Last September, as part of the Labour Party conference, shadow chancellor John McDonnell pledged to 'bring existing PFI contracts back in-house'. As Jason Hollands, of Tilney Bestinvest, pointed out at the time, Labour’s pledge will unsettle investors, particularly those who hold HICL Infrastructure and John Laing Infrastructure, which have the highest headline exposure to UK PFI.
In addition, the collapse earlier this year of Carillion further dampened sentiment, with some trusts in the sector, including HICL Infrastructure Company, having exposure to assets that were managed by the construction firm. Carillion was a significant holder of PFI contracts, so its collapse has added fuel to the fire.
Some investment analysts, though, argue that despite heightened political risk, infrastructure trusts still offer investors exposure to ‘high-quality inflation-linked cashflows, which are difficult to replicate’.
Moreover, there are plenty of unknowns regarding Labour’s policy and in any case the next election is not due to take place until 2022. A snap election could be called, but such an event is impossible to predict. Therefore, it could be a good time to pick up some shares on the cheap, given the collapse in premiums.
In its 2018 investment trust recommendations Numis says: ‘We believe the asset base of most businesses is conservatively valued, relative to pricing being achieved across the private infrastructure market. In our view, this should limit the potential for persistent discounts across the sector.

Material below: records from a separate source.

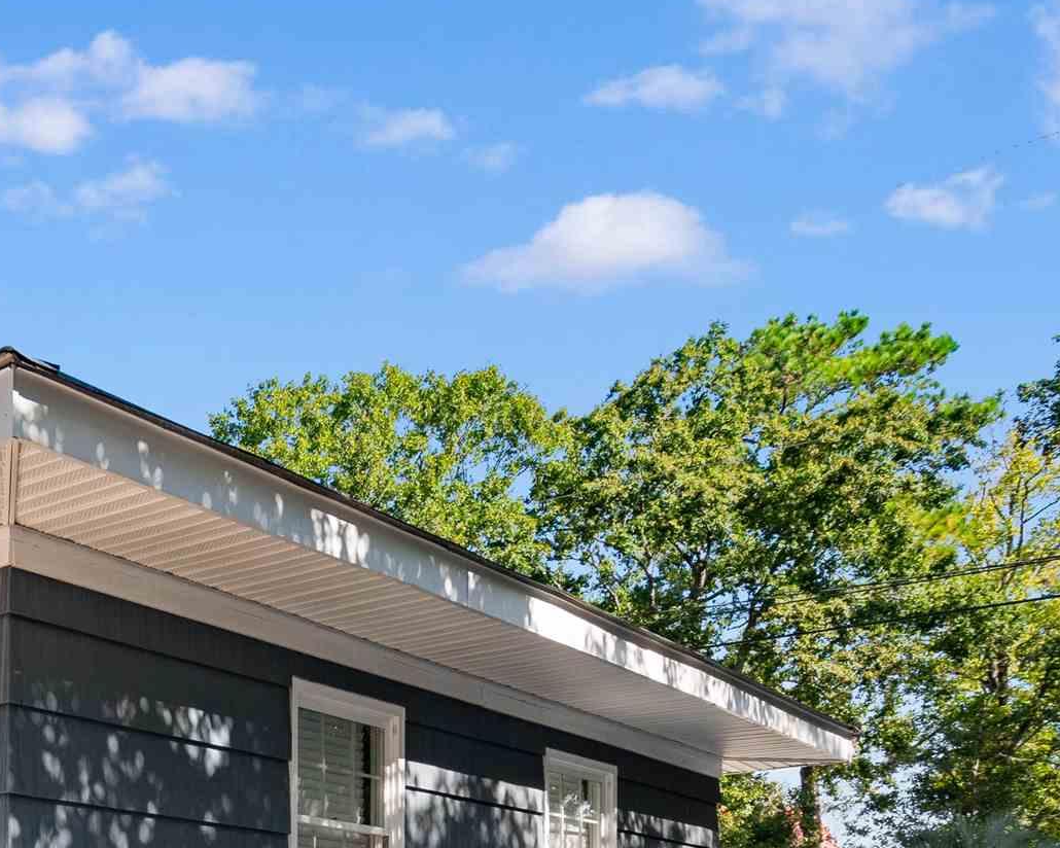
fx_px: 1318
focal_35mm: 42
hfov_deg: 37.5
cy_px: 980
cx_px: -75
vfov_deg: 30.9
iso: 100
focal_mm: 10
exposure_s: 1/125
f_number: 5.6
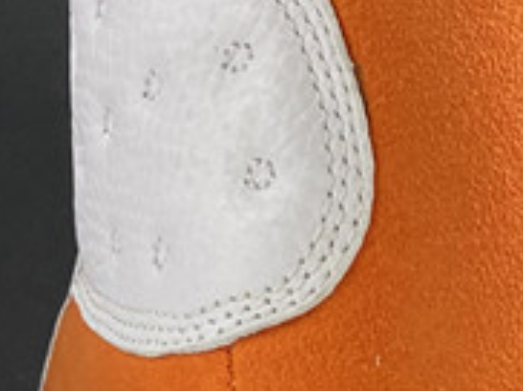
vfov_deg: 9.9
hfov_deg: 12.9
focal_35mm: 143
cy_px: 653
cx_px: -305
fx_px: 2158
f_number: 1.8
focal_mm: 4.25
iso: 125
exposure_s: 1/100
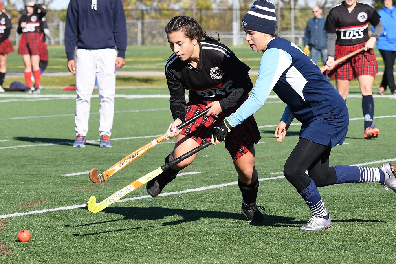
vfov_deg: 8.7
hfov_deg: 13.0
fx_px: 1732
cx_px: 198
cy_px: 132
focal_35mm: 158
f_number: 5.6
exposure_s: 1/1000
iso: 220
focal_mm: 105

Where they appear periodically, investors which have avoided the sector due to high premiums may well see current share price valuations as an opportunity to own.’
Killik, the stockbroker, agrees there’s value in the sector. It has 3i Infrastructure down as a ‘buy’. The trust is currently trading at around par (0.2 per cent premium) versus its 12-month average premium figure of 9.3 per cent. 3i Infrastructure only has a small amount of exposure to UK PFI, comprising less than 10 per cent of assets.